I thought it might be an issue with communication, so I increased the communication distance to 16 angstroms. This does reduce the occurrence of the error, but I don’t 100% understand why as the distances between the atoms never seem to get close to this distance. The occurrence of the error also seems to be reduced by reducing the number of ranks (for reference I am simulating 10000 atoms on 16 ranks). Again this is likely my ignorance but I don’t understand why this will help reduce the error if the distance between the atoms doesn’t get close to the communication distance.

Some additional insight on how best to debug would be very useful.

Thanks,
Jamie

The first thing to check would be that the list of atoms in the CMAP section of the data file is correct.
There should be 7 numbers per line, the first is a counter, the second the CMAP type followed by 5 atom IDs that would represent 5 atoms involved in the CMAP cross term. Those 5 atoms need to be the connected to each other with bonds and represent 3 connected amino acids.

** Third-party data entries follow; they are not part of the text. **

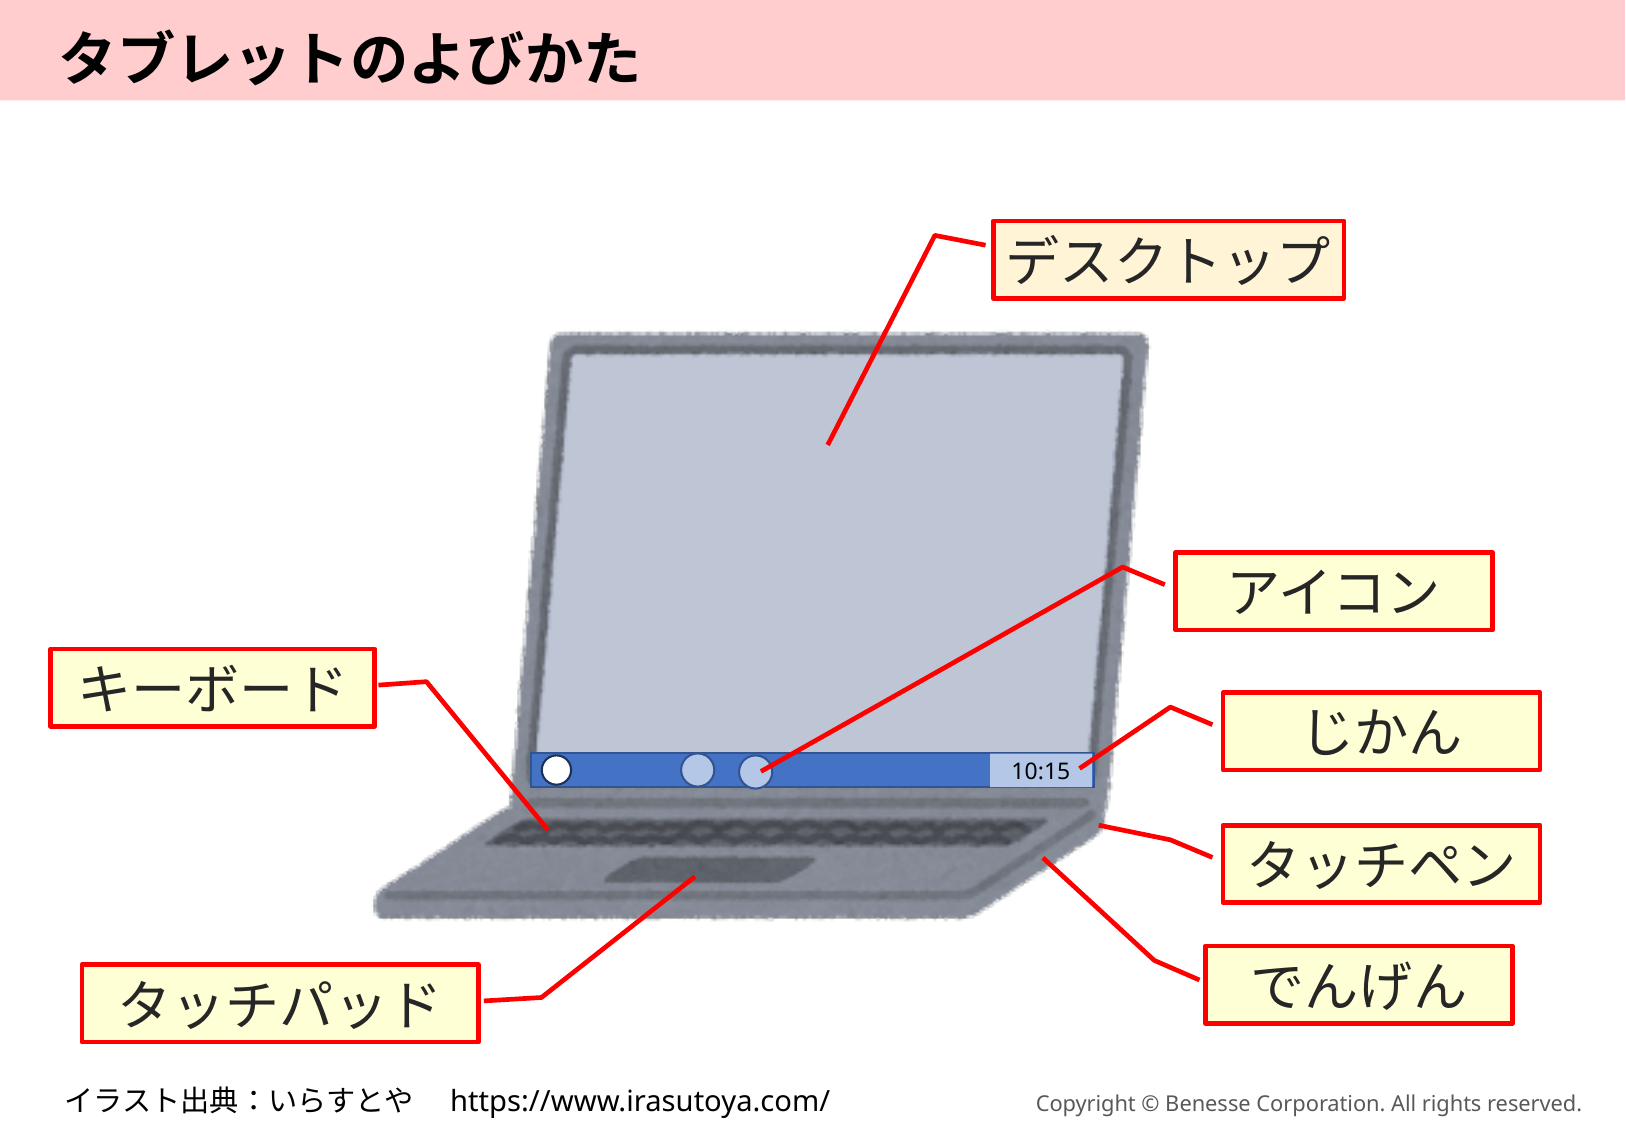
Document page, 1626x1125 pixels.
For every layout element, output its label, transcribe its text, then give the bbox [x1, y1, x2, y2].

text_box キーボード [50, 648, 353, 727]
text_box タッチペン [1223, 825, 1541, 903]
text_box イラスト出典：いらすとや https://www.irasutoya.com/ [37, 1074, 858, 1125]
text_box アイコン [1175, 552, 1493, 630]
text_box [353, 317, 1168, 938]
title タブレットのよびかた [0, 0, 1625, 101]
text_box タッチパッド [81, 964, 479, 1043]
text_box じかん [1223, 692, 1541, 770]
text_box デスクトップ [993, 220, 1344, 299]
text_box でんげん [1205, 945, 1513, 1024]
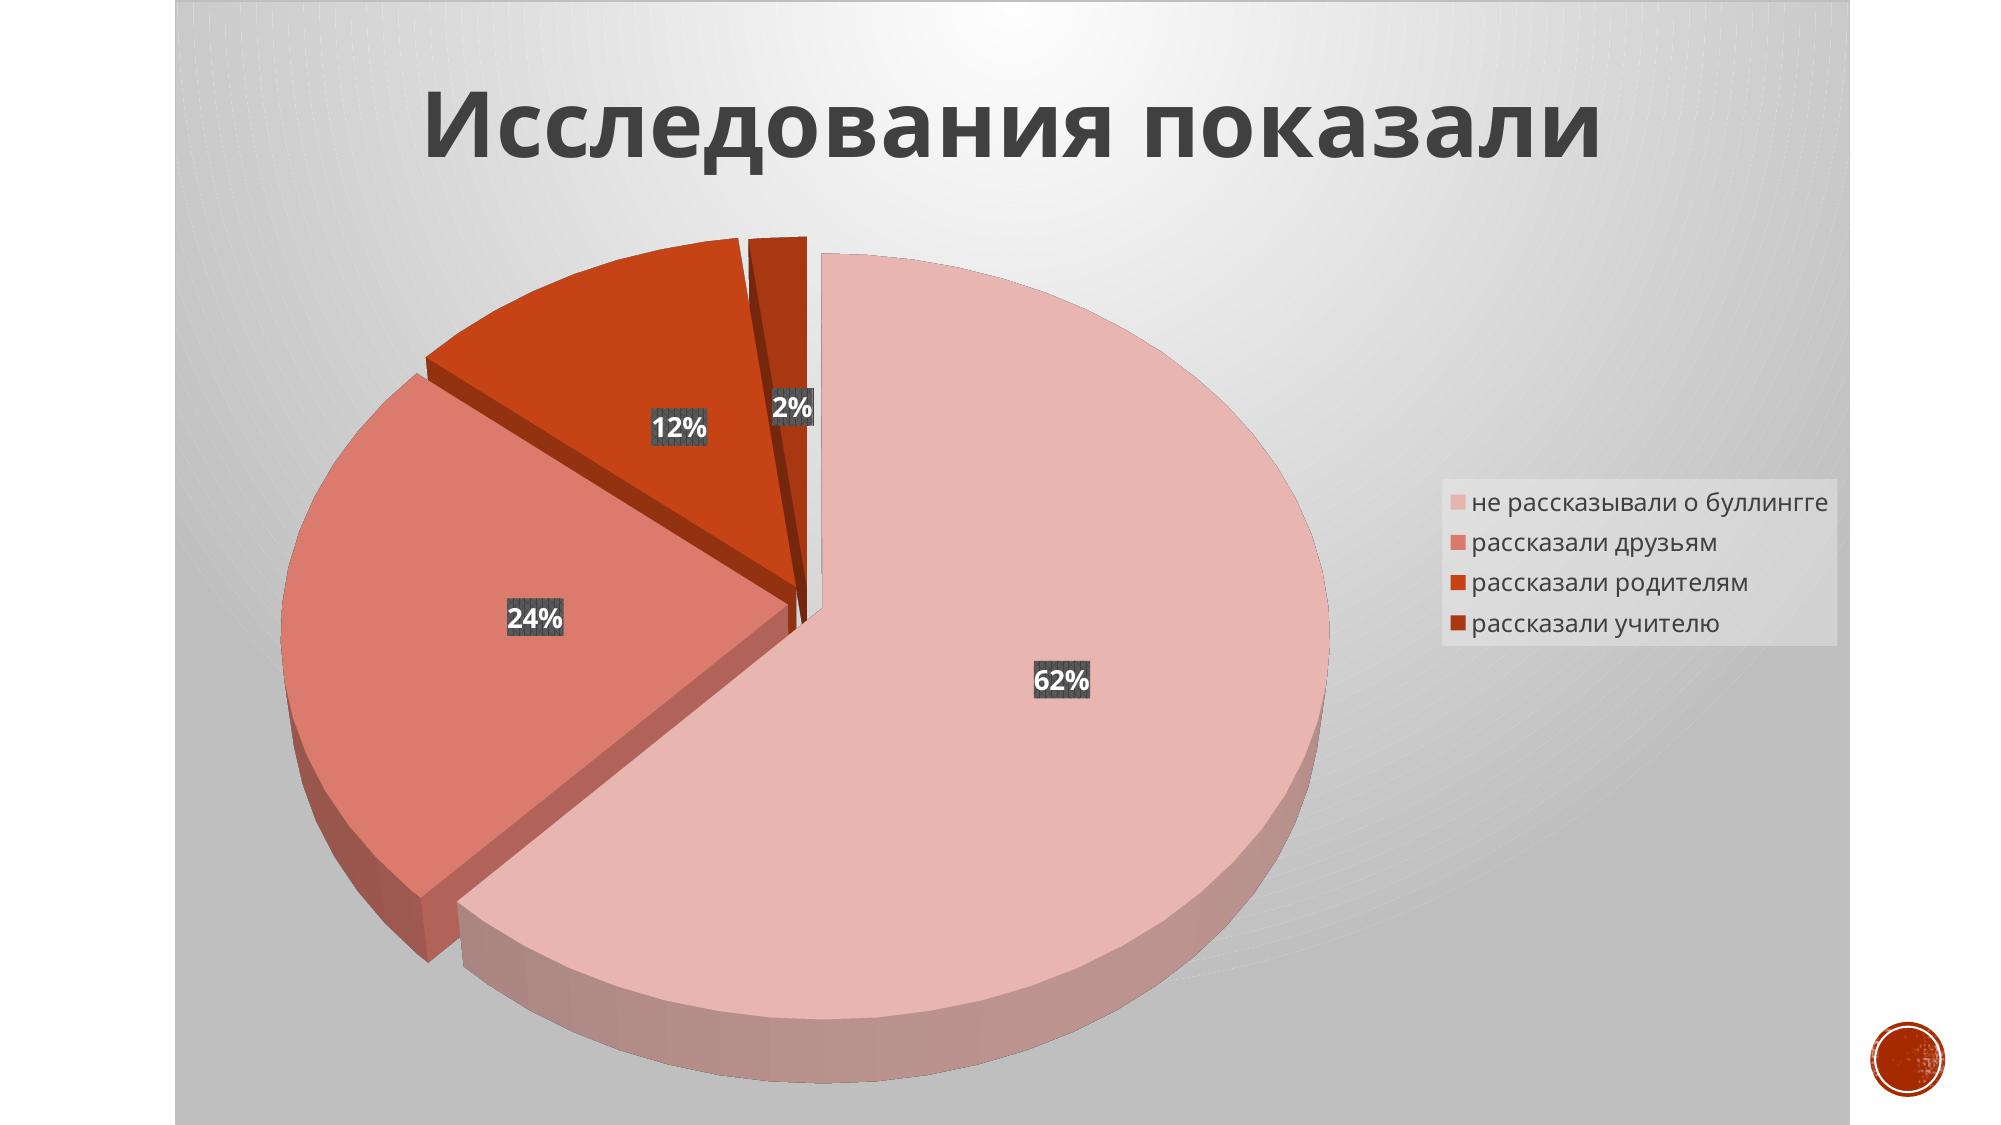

My guess would be that some how this chain was interrupted and thus the atoms in the CMAP crossterm are slowly diffusing away from each other. For fix cmap to work, all 5 atoms must be accessible on the subdomain either as local atoms to ghost atoms. Even if all 4 connected bonds are stretched out linearly it would only take a communication cutoff of about 6 angstrom to have all atoms present in the same subdomain.

Thanks for the advice. I’ve gone through the data file and there doesn’t seem to be any problems with the CMAP section. I set the dump frequency to 1 and inspected the trajectory. The atoms involved in the error don’t seem to diffuse away from each other and are only around 5 angstroms away from each other when the error appears.

There are four things you should do now.

  1. we need to know exactly what LAMMPS version you are using with which compiler settings and which options etc. the works. check out the forum guidelines for details.
  2. you should remove the comm_modify command to increase the communication cutoff. The default cutoff should be more than good enough.
  3. see what happens if you write a restart (and data) file before the time a crash typically happen and the try to restart from either and see if the crash will happen around the same timestep as before or (much) later.
  4. try to set up a smaller test system that can be run faster and also check whether this will make the error happen sooner.